# INSTRUCCIONES:
**A.** ¿A quién cita el fragmento sobre la memoria y la supervivencia para afirmar que cada uno es «un enorme hecho de memoria»?
**B.** Por favor, enumera todo lo que, según el fragmento sobre la memoria y la supervivencia, responde a la pregunta de si existe una forma de supervivencia después de la muerte.
**C.** Prosigue el fragmento sobre la memoria y la supervivencia desde su última frase.

# FRAGMENTO PARA LEER:
No importa que luego la austeridad del lugar y la dificultad del título hayan convocado aquí a más arzobispos que catecúmenos. Propongo el mío como ejemplo de una serie de discursos que los lectores podrían dirigir, en diferentes circunstancias educativas, a quienes son un poco menos lectores.

1. Desde los tiempos de Adán, los seres humanos manifiestan dos debilidades, una física y la otra psíquica: por el lado físico, antes o después se mueren; por el psíquico, los seres humanos lamentan tener que morirse. Al no poder obviar la debilidad física, intentan encontrar compensación en el plano psíquico, preguntándose si existe una forma de supervivencia después de la muerte, pregunta a la que responden la filosofía, las religiones reveladas y varias formas de creencias míticas y mistéricas. Algunas filosofías orientales nos dicen que el flujo de la vida no se detiene, y que después de la muerte nos reencarnaremos en otra criatura. Ante esta respuesta, la pregunta que nos surge espontánea es: cuando yo sea esa otra criatura, ¿seguiré acordándome de que fui yo?, ¿y sabré fundir mis antiguos recuerdos con los nuevos que esa criatura tendrá? Si la respuesta es negativa, nos sentimos decepcionados, porque no hay ninguna diferencia entre ser alguien que no sabe que ha sido yo y desaparecer en la nada. Yo no quiero sobrevivir como alguien más, quiero sobrevivir como yo en persona. Y puesto que de mí no quedará el cuerpo, espero que sobreviva el alma; ahora bien, la respuesta que todos daríamos nos dice que identificamos nuestra alma con nuestra memoria. Como decía Valéry: «Soy yo mismo, en cada instante, un enorme hecho de memoria».

# MATERIAL MOSTRADO:
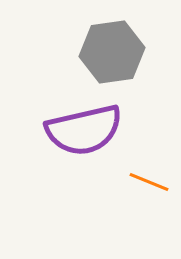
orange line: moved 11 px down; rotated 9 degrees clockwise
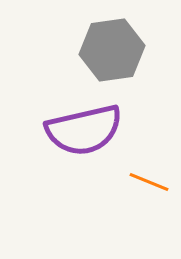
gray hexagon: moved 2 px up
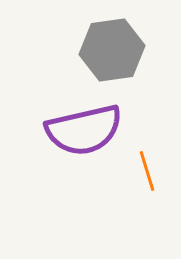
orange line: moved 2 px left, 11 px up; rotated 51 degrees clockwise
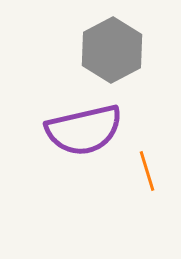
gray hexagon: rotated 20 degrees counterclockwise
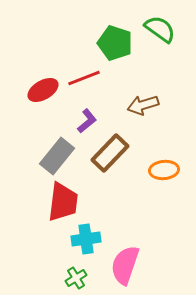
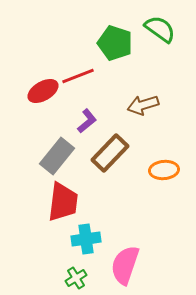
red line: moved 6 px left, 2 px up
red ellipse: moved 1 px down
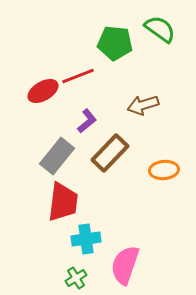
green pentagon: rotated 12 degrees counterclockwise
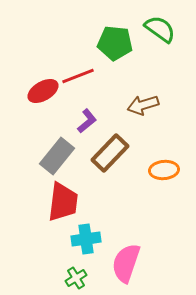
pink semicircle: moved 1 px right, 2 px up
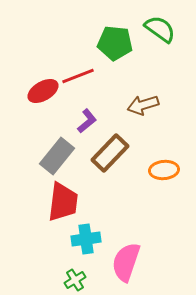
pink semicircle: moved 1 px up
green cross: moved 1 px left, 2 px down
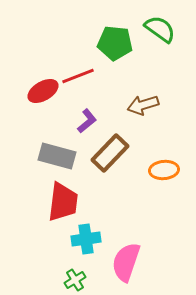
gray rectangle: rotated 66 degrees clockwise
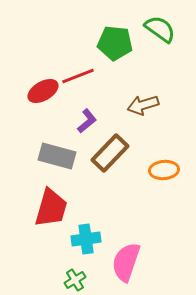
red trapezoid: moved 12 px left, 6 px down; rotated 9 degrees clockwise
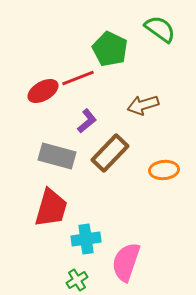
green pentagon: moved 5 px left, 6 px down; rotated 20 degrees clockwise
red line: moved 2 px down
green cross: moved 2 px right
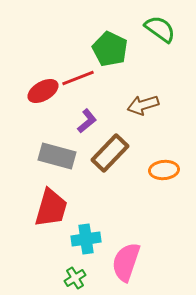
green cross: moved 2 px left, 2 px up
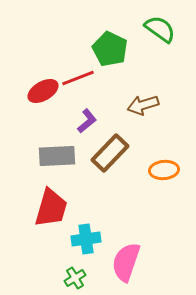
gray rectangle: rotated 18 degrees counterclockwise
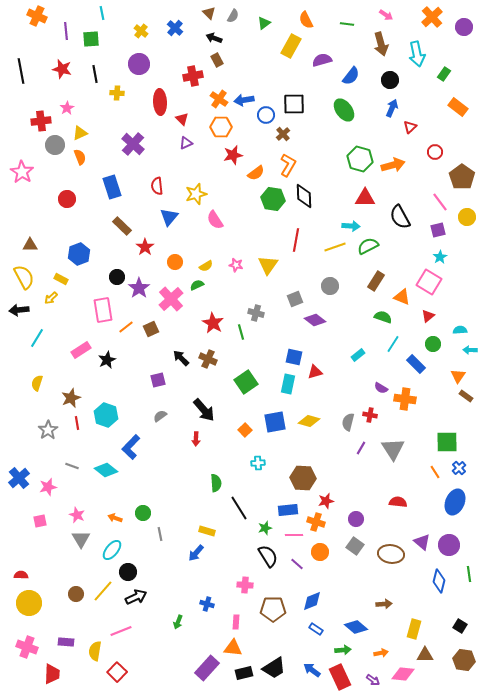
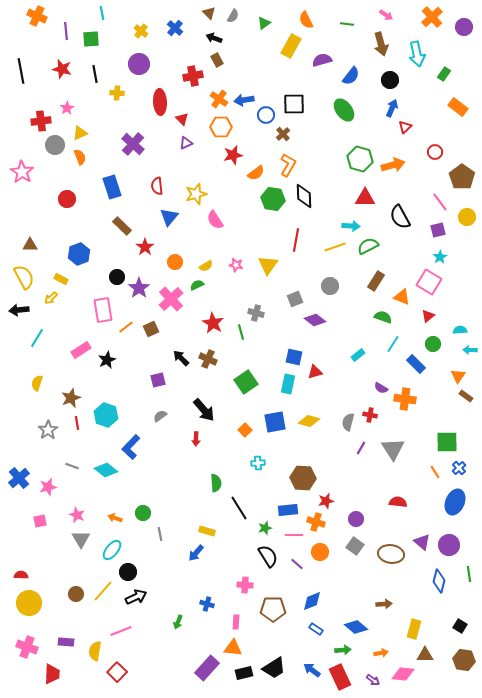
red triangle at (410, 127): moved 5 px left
* * *
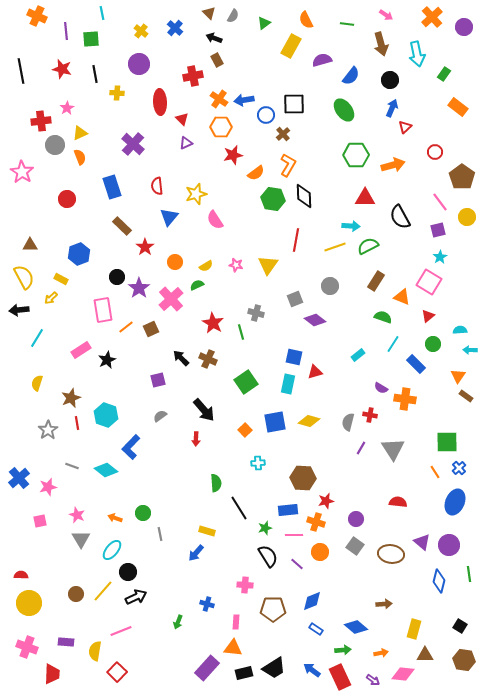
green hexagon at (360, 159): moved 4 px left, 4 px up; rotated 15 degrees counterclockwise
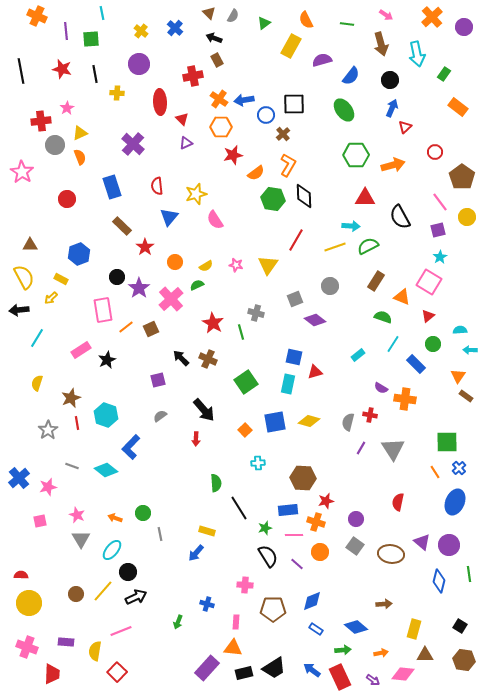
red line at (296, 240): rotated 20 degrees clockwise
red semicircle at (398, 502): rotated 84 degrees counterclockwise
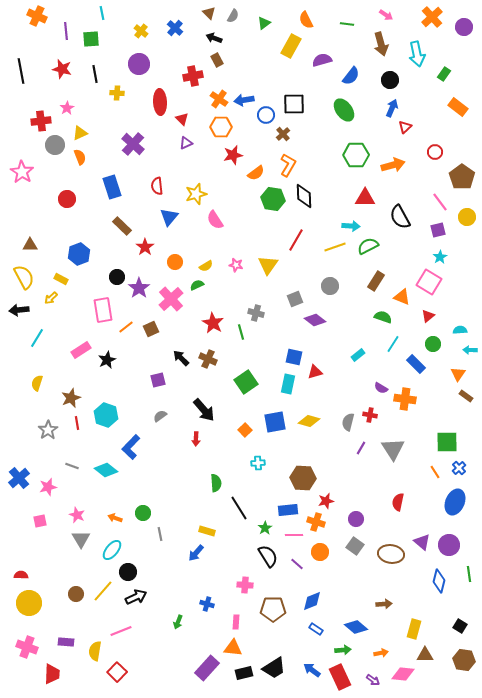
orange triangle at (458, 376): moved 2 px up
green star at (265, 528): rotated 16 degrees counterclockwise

# RESPUESTAS ESPERADAS:
**A.** A Valéry.

**B.** La filosofía, las religiones reveladas y varias formas de creencias míticas y mistéricas.

**C.**
Y en efecto, nos parecen más humanas esas religiones que nos aseguran que después de la muerte lo recordaré todo de mí, e incluso el infierno no será sino un eterno recordar las razones por las que he sido castigado.

Y claro, si supiéramos que en el infierno sufriría alguien que no sabe haber sido yo, todos pecaríamos alegremente: ¿qué más me dan los sufrimientos de uno que no solo no tendrá mi cuerpo actual, sino tampoco mis recuerdos?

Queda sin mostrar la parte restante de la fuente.